* WHAT YOU NEED TO DO *
Write out every one of the lines below word for word, omitting the pictures.

Stored records:
————
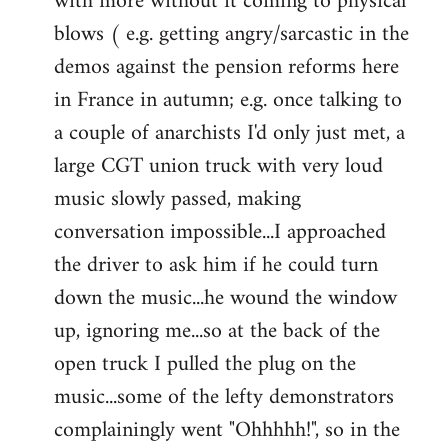
with more without it coming to physical
blows ( e.g. getting angry/sarcastic in the
demos against the pension reforms here
in France in autumn; e.g. once talking to
a couple of anarchists I'd only just met, a
large CGT union truck with very loud
music slowly passed, making
conversation impossible...I approached
the driver to ask him if he could turn
down the music...he wound the window
up, ignoring me...so at the back of the
open truck I pulled the plug on the
music...some of the lefty demonstrators
complainingly went "Ohhhhh!", so in the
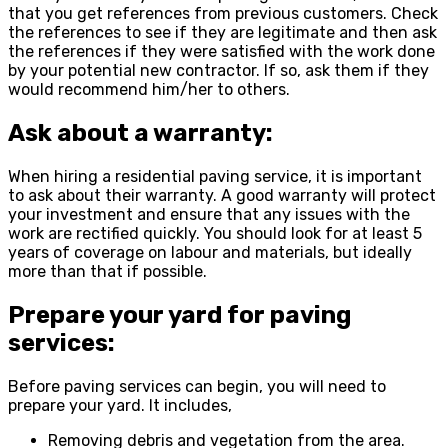
that you get references from previous customers. Check
the references to see if they are legitimate and then ask
the references if they were satisfied with the work done
by your potential new contractor. If so, ask them if they
would recommend him/her to others.
Ask about a warranty:
When hiring a residential paving service, it is important
to ask about their warranty. A good warranty will protect
your investment and ensure that any issues with the
work are rectified quickly. You should look for at least 5
years of coverage on labour and materials, but ideally
more than that if possible.
Prepare your yard for paving
services:
Before paving services can begin, you will need to
prepare your yard. It includes,
Removing debris and vegetation from the area.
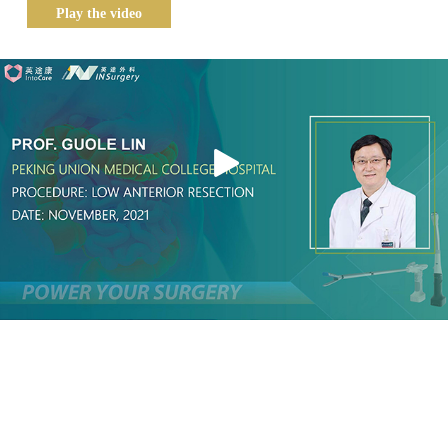
Play the video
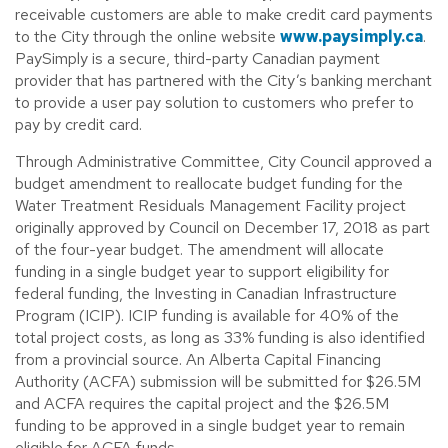
receivable customers are able to make credit card payments
to the City through the online website
www.paysimply.ca
.
PaySimply is a secure, third-party Canadian payment
provider that has partnered with the City’s banking merchant
to provide a user pay solution to customers who prefer to
pay by credit card.
Through Administrative Committee, City Council approved a
budget amendment to reallocate budget funding for the
Water Treatment Residuals Management Facility project
originally approved by Council on December 17, 2018 as part
of the four-year budget. The amendment will allocate
funding in a single budget year to support eligibility for
federal funding, the Investing in Canadian Infrastructure
Program (ICIP). ICIP funding is available for 40% of the
total project costs, as long as 33% funding is also identified
from a provincial source. An Alberta Capital Financing
Authority (ACFA) submission will be submitted for $26.5M
and ACFA requires the capital project and the $26.5M
funding to be approved in a single budget year to remain
eligible for ACFA funds.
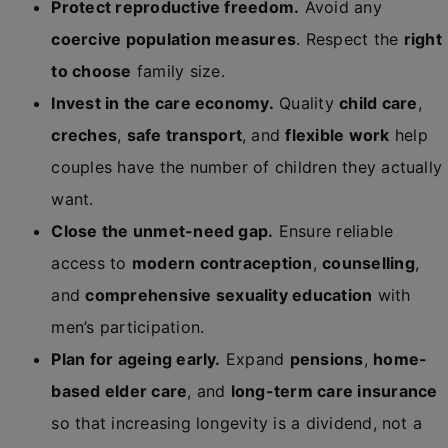
Protect reproductive freedom.
Avoid any
coercive population measures
. Respect the
right
to choose
family size.
Invest in the care economy.
Quality
child care
,
creches
,
safe transport
, and
flexible work
help
couples have the number of children they actually
want.
Close the unmet-need gap.
Ensure reliable
access to
modern contraception
,
counselling
,
and
comprehensive sexuality education
with
men’s participation.
Plan for ageing early.
Expand
pensions
,
home-
based elder care
, and
long-term care insurance
so that increasing longevity is a dividend, not a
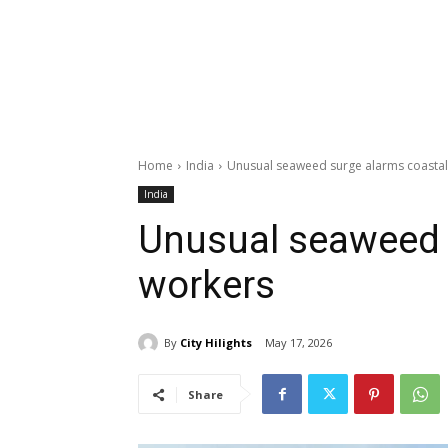
Home
India
Unusual seaweed surge alarms coastal
India
Unusual seaweed 
workers
By
City Hilights
May 17, 2026
Share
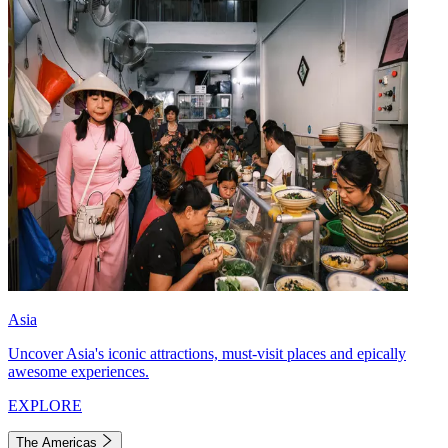
Asia
Uncover Asia's iconic attractions, must-visit places and epically
awesome experiences.
EXPLORE
The Americas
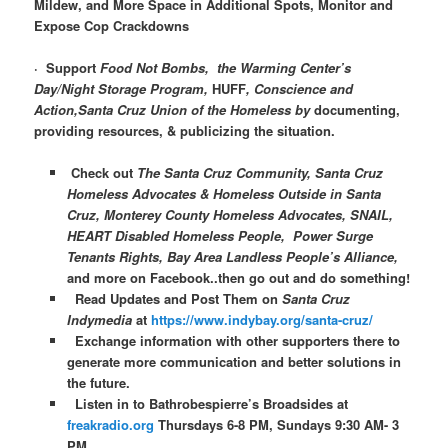
Mildew, and More Space in Additional Spots, Monitor and
Expose Cop Crackdowns
·
Support
Food Not Bombs, the Warming Center’s
Day/Night Storage Program,
HUFF
, Conscience and
Action,Santa Cruz Union of the Homeless by
documenting,
providing resources, & publicizing the situation.
Check out
The Santa Cruz Community, Santa Cruz
Homeless Advocates & Homeless Outside in Santa
Cruz, Monterey County Homeless Advocates, SNAIL,
HEART Disabled Homeless People, Power Surge
Tenants Rights, Bay Area Landless People’s Alliance,
and more on Facebook..then go out and do something!
Read Updates and Post Them on
Santa Cruz
Indymedia
at
https://www.indybay.org/santa-cruz/
Exchange information with other supporters there to
generate more communication and better solutions in
the future.
Listen in to Bathrobespierre’s Broadsides at
freakradio.org
Thursdays 6-8 PM, Sundays 9:30 AM- 3
PM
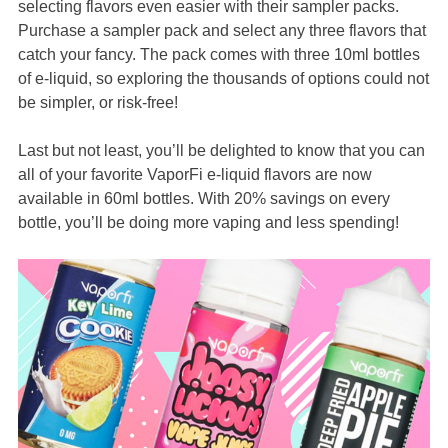
selecting flavors even easier with their sampler packs.
Purchase a sampler pack and select any three flavors that
catch your fancy. The pack comes with three 10ml bottles
of e-liquid, so exploring the thousands of options could not
be simpler, or risk-free!
Last but not least, you’ll be delighted to know that you can
all of your favorite VaporFi e-liquid flavors are now
available in 60ml bottles. With 20% savings on every
bottle, you’ll be doing more vaping and less spending!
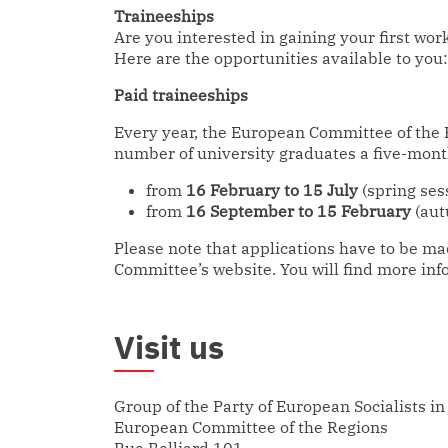
Traineeships
Are you interested in gaining your first wor
Here are the opportunities available to you:
Paid traineeships
Every year, the European Committee of the R
number of university graduates a five-mont
from
16 February to 15 July
(spring ses
from
16 September to 15 February
(aut
Please note that applications have to be m
Committee’s website. You will find more inf
Visit us
Group of the Party of European Socialists in
European Committee of the Regions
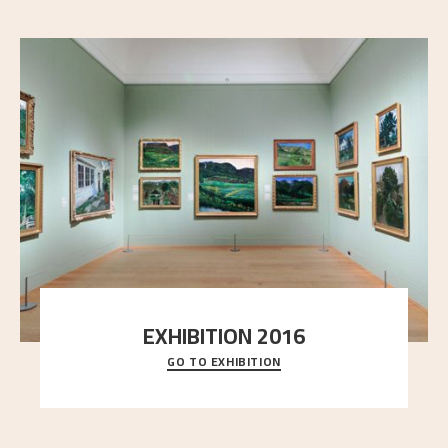
EXHIBITION 2016
GO TO EXHIBITION
Delve into the complete overview of Astrup’s
exhibitions, from his first painting in a group ex
..."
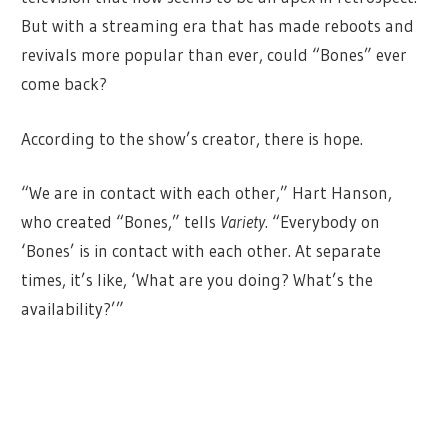
But with a streaming era that has made reboots and
revivals more popular than ever, could “Bones” ever
come back?
According to the show’s creator, there is hope.
“We are in contact with each other,” Hart Hanson,
who created “Bones,” tells
Variety
. “Everybody on
‘Bones’ is in contact with each other. At separate
times, it’s like, ‘What are you doing? What’s the
availability?’”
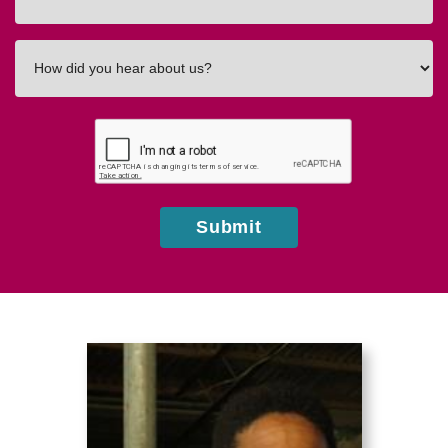
In
How
did
you
hear
about
us?
Submit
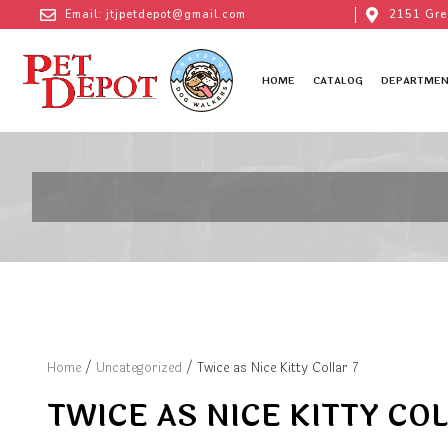
Email: jtjpetdepot@gmail.com
2151 Gre
HOME
CATALOG
DEPARTMEN
Home
/
Uncategorized
/ Twice as Nice Kitty Collar 7
TWICE AS NICE KITTY COL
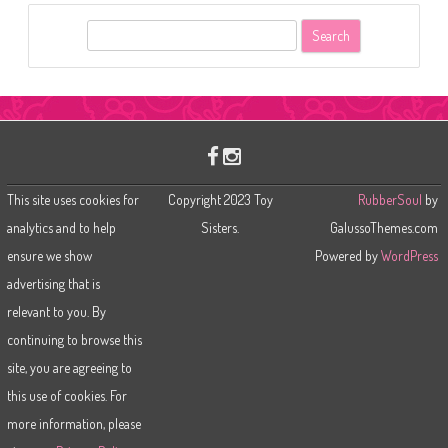
S
e
a
r
c
h
This site uses cookies for
Copyright 2023 Toy
RubberSoul
by
analytics and to help
Sisters.
GalussoThemes.com
ensure we show
Powered by
WordPress
advertising that is
relevant to you. By
continuing to browse this
site, you are agreeing to
this use of cookies. For
more information, please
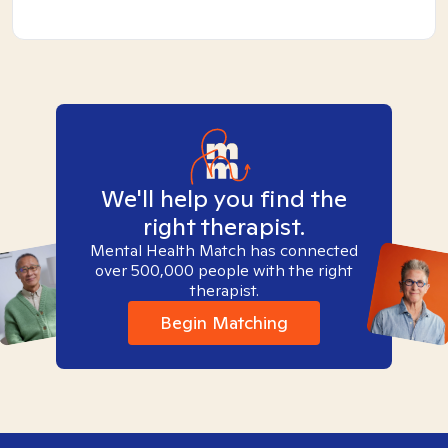
We'll help you find the
right therapist.
Mental Health Match has connected
over 500,000 people with the right
therapist.
Begin Matching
————
* ANSWER FOR THIS EXERCISE *
with more without it coming to physical
blows ( e.g. getting angry/sarcastic in the
demos against the pension reforms here
in France in autumn; e.g. once talking to
a couple of anarchists I'd only just met, a
large CGT union truck with very loud
music slowly passed, making
conversation impossible...I approached
the driver to ask him if he could turn
down the music...he wound the window
up, ignoring me...so at the back of the
open truck I pulled the plug on the
music...some of the lefty demonstrators
complainingly went "Ohhhhh!", so in the
that you get references from previous customers. Check
the references to see if they are legitimate and then ask
the references if they were satisfied with the work done
by your potential new contractor. If so, ask them if they
would recommend him/her to others.
Ask about a warranty:
When hiring a residential paving service, it is important
to ask about their warranty. A good warranty will protect
your investment and ensure that any issues with the
work are rectified quickly. You should look for at least 5
years of coverage on labour and materials, but ideally
more than that if possible.
Prepare your yard for paving
services:
Before paving services can begin, you will need to
prepare your yard. It includes,
Removing debris and vegetation from the area.
Play the video
receivable customers are able to make credit card payments
to the City through the online website
www.paysimply.ca
.
PaySimply is a secure, third-party Canadian payment
provider that has partnered with the City’s banking merchant
to provide a user pay solution to customers who prefer to
pay by credit card.
Through Administrative Committee, City Council approved a
budget amendment to reallocate budget funding for the
Water Treatment Residuals Management Facility project
originally approved by Council on December 17, 2018 as part
of the four-year budget. The amendment will allocate
funding in a single budget year to support eligibility for
federal funding, the Investing in Canadian Infrastructure
Program (ICIP). ICIP funding is available for 40% of the
total project costs, as long as 33% funding is also identified
from a provincial source. An Alberta Capital Financing
Authority (ACFA) submission will be submitted for $26.5M
and ACFA requires the capital project and the $26.5M
funding to be approved in a single budget year to remain
eligible for ACFA funds.
Protect reproductive freedom.
Avoid any
coercive population measures
. Respect the
right
to choose
family size.
Invest in the care economy.
Quality
child care
,
creches
,
safe transport
, and
flexible work
help
couples have the number of children they actually
want.
Close the unmet-need gap.
Ensure reliable
access to
modern contraception
,
counselling
,
and
comprehensive sexuality education
with
men’s participation.
Plan for ageing early.
Expand
pensions
,
home-
based elder care
, and
long-term care insurance
so that increasing longevity is a dividend, not a
Home
India
Unusual seaweed surge alarms coastal
India
Unusual seaweed 
workers
By
City Hilights
May 17, 2026
Share
Asia
Uncover Asia's iconic attractions, must-visit places and epically
awesome experiences.
EXPLORE
The Americas
Mildew, and More Space in Additional Spots, Monitor and
Expose Cop Crackdowns
·
Support
Food Not Bombs, the Warming Center’s
Day/Night Storage Program,
HUFF
, Conscience and
Action,Santa Cruz Union of the Homeless by
documenting,
providing resources, & publicizing the situation.
Check out
The Santa Cruz Community, Santa Cruz
Homeless Advocates & Homeless Outside in Santa
Cruz, Monterey County Homeless Advocates, SNAIL,
HEART Disabled Homeless People, Power Surge
Tenants Rights, Bay Area Landless People’s Alliance,
and more on Facebook..then go out and do something!
Read Updates and Post Them on
Santa Cruz
Indymedia
at
https://www.indybay.org/santa-cruz/
Exchange information with other supporters there to
generate more communication and better solutions in
the future.
Listen in to Bathrobespierre’s Broadsides at
freakradio.org
Thursdays 6-8 PM, Sundays 9:30 AM- 3
PM
selecting flavors even easier with their sampler packs.
Purchase a sampler pack and select any three flavors that
catch your fancy. The pack comes with three 10ml bottles
of e-liquid, so exploring the thousands of options could not
be simpler, or risk-free!
Last but not least, you’ll be delighted to know that you can
all of your favorite VaporFi e-liquid flavors are now
available in 60ml bottles. With 20% savings on every
bottle, you’ll be doing more vaping and less spending!
Traineeships
Are you interested in gaining your first wor
Here are the opportunities available to you:
Paid traineeships
Every year, the European Committee of the R
number of university graduates a five-mont
from
16 February to 15 July
(spring ses
from
16 September to 15 February
(aut
Please note that applications have to be m
Committee’s website. You will find more inf
Visit us
Group of the Party of European Socialists in
European Committee of the Regions
EXHIBITION 2016
GO TO EXHIBITION
Delve into the complete overview of Astrup’s
exhibitions, from his first painting in a group ex
..."
But with a streaming era that has made reboots and
revivals more popular than ever, could “Bones” ever
come back?
According to the show’s creator, there is hope.
“We are in contact with each other,” Hart Hanson,
who created “Bones,” tells
Variety
. “Everybody on
‘Bones’ is in contact with each other. At separate
times, it’s like, ‘What are you doing? What’s the
availability?’”
In
How
did
you
hear
about
us?
Submit
Email: jtjpetdepot@gmail.com
2151 Gre
HOME
CATALOG
DEPARTMEN
Home
/
Uncategorized
/ Twice as Nice Kitty Collar 7
TWICE AS NICE KITTY COL
S
e
a
r
c
h
This site uses cookies for
Copyright 2023 Toy
RubberSoul
by
analytics and to help
Sisters.
GalussoThemes.com
ensure we show
Powered by
WordPress
advertising that is
relevant to you. By
continuing to browse this
site, you are agreeing to
this use of cookies. For
more information, please
We'll help you find the
right therapist.
Mental Health Match has connected
over 500,000 people with the right
therapist.
Begin Matching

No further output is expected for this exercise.